Records from a data source:
:::
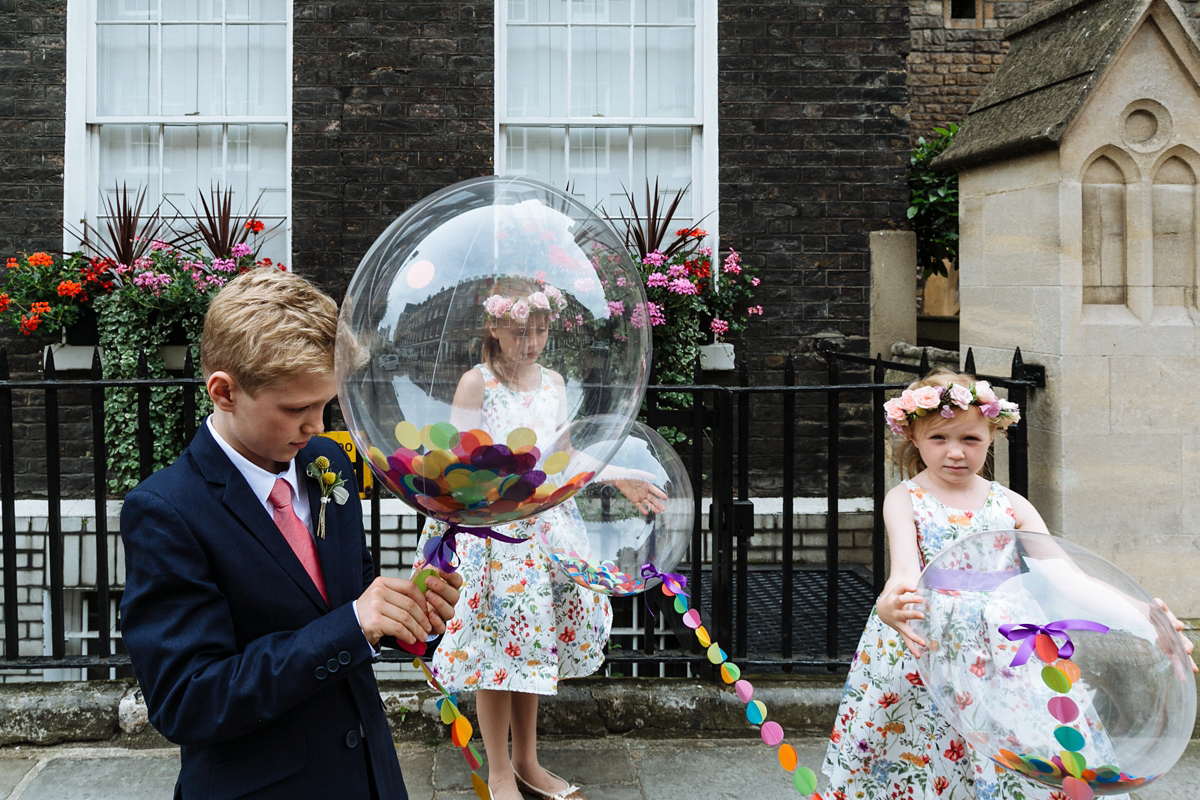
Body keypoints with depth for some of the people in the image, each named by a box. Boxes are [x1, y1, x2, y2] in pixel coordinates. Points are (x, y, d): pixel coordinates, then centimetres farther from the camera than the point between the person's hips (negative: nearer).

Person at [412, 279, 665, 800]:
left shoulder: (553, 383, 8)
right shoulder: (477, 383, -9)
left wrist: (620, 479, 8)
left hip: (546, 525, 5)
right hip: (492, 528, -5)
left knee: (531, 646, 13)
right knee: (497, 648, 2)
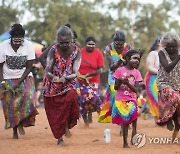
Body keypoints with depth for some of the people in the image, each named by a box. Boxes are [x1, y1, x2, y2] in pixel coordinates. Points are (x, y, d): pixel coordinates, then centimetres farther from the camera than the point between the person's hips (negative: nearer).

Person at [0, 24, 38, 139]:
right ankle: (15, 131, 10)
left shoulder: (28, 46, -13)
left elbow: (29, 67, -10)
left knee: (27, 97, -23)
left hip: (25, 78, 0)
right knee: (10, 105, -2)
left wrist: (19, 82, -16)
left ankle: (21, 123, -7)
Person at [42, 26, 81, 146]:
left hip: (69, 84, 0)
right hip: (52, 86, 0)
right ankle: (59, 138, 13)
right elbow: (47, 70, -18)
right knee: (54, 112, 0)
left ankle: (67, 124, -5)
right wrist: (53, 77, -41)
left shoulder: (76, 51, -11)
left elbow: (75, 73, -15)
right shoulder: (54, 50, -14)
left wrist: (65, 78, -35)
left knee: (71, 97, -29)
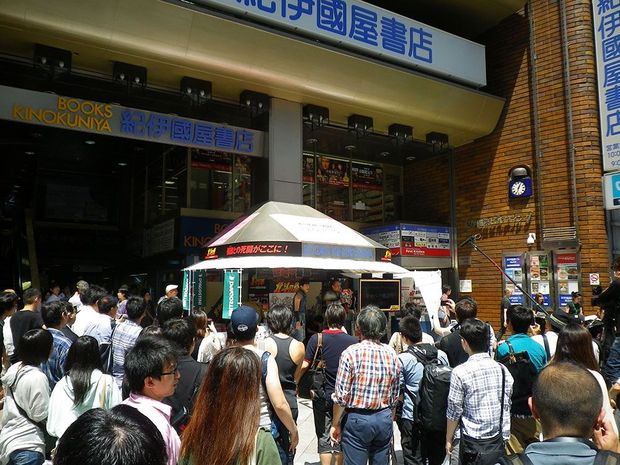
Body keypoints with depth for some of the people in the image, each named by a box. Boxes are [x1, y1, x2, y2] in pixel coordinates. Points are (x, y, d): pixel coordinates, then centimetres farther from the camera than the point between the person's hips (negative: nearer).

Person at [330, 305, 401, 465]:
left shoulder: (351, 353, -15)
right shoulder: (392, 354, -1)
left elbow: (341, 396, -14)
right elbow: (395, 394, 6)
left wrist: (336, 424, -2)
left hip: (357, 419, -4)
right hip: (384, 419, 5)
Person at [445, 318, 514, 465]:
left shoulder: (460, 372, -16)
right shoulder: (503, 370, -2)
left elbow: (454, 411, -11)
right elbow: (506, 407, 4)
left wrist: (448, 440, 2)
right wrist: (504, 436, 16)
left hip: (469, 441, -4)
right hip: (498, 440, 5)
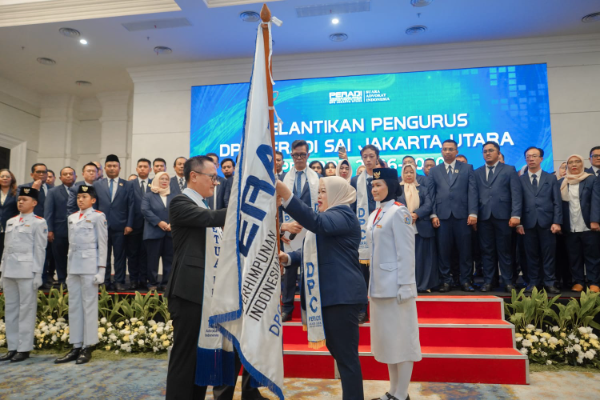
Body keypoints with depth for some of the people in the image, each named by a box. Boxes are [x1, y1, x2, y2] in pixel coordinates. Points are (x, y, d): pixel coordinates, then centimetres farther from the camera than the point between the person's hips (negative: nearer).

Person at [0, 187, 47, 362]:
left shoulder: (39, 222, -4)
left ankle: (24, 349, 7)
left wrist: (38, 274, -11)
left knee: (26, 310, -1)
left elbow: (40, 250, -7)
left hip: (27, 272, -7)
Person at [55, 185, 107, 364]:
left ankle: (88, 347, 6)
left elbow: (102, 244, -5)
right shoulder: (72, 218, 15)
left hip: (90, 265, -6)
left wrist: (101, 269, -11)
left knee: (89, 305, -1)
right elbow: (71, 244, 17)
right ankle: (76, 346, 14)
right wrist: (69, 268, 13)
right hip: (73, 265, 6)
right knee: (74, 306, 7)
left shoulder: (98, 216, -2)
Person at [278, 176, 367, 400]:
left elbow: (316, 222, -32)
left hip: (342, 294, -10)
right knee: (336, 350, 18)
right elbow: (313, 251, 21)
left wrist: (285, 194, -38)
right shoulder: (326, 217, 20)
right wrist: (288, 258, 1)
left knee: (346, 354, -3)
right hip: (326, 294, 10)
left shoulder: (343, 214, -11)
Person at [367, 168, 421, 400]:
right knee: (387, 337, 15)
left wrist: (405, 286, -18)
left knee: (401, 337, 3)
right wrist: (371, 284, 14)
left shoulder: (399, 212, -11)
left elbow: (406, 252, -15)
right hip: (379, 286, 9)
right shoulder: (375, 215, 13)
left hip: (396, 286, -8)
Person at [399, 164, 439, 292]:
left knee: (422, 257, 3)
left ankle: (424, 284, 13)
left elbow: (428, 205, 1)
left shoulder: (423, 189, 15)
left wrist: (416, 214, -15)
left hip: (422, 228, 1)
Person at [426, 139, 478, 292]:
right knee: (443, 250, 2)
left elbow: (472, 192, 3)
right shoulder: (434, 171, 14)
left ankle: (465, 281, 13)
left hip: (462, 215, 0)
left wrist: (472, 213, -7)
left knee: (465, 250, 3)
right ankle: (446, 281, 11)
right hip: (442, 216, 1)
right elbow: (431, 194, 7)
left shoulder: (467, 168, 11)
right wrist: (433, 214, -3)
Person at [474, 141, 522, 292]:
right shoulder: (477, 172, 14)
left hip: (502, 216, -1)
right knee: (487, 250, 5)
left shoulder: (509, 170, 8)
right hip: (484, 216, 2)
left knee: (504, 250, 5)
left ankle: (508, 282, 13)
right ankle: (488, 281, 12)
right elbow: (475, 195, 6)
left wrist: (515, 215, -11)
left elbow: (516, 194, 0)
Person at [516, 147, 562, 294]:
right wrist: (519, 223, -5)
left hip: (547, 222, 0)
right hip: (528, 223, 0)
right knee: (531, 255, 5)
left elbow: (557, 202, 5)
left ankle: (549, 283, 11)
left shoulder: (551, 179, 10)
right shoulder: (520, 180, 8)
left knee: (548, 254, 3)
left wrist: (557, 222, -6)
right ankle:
:::
Treat the line with "left hip: (25, 78, 0)" as the start and the line with "left wrist: (336, 424, -2)" as the end, and return exactly that span of the data above, both ends included, without pictures.

left hip: (25, 78, 0)
right knee: (10, 105, -2)
left wrist: (19, 82, -16)
left ankle: (21, 123, -7)
Person at [42, 26, 81, 146]:
left hip: (69, 84, 0)
right hip: (52, 86, 0)
right ankle: (59, 138, 13)
right elbow: (47, 70, -18)
right knee: (54, 112, 0)
left ankle: (67, 124, -5)
right wrist: (53, 77, -41)
left shoulder: (76, 51, -11)
left elbow: (75, 73, -15)
right shoulder: (54, 50, -14)
left wrist: (65, 78, -35)
left knee: (71, 97, -29)
Body keypoints with depth for some of the people in the image, each named by a box. Boxes are [x1, y1, x2, y2] in pixel coordinates. Points are (x, y, d): pixel coordinates, then centimetres farther from the camera than the point between the person's hips (negative: nearer).

Person at [330, 305, 401, 465]:
left shoulder: (351, 353, -15)
right shoulder: (392, 354, -1)
left elbow: (341, 396, -14)
right elbow: (395, 394, 6)
left wrist: (336, 424, -2)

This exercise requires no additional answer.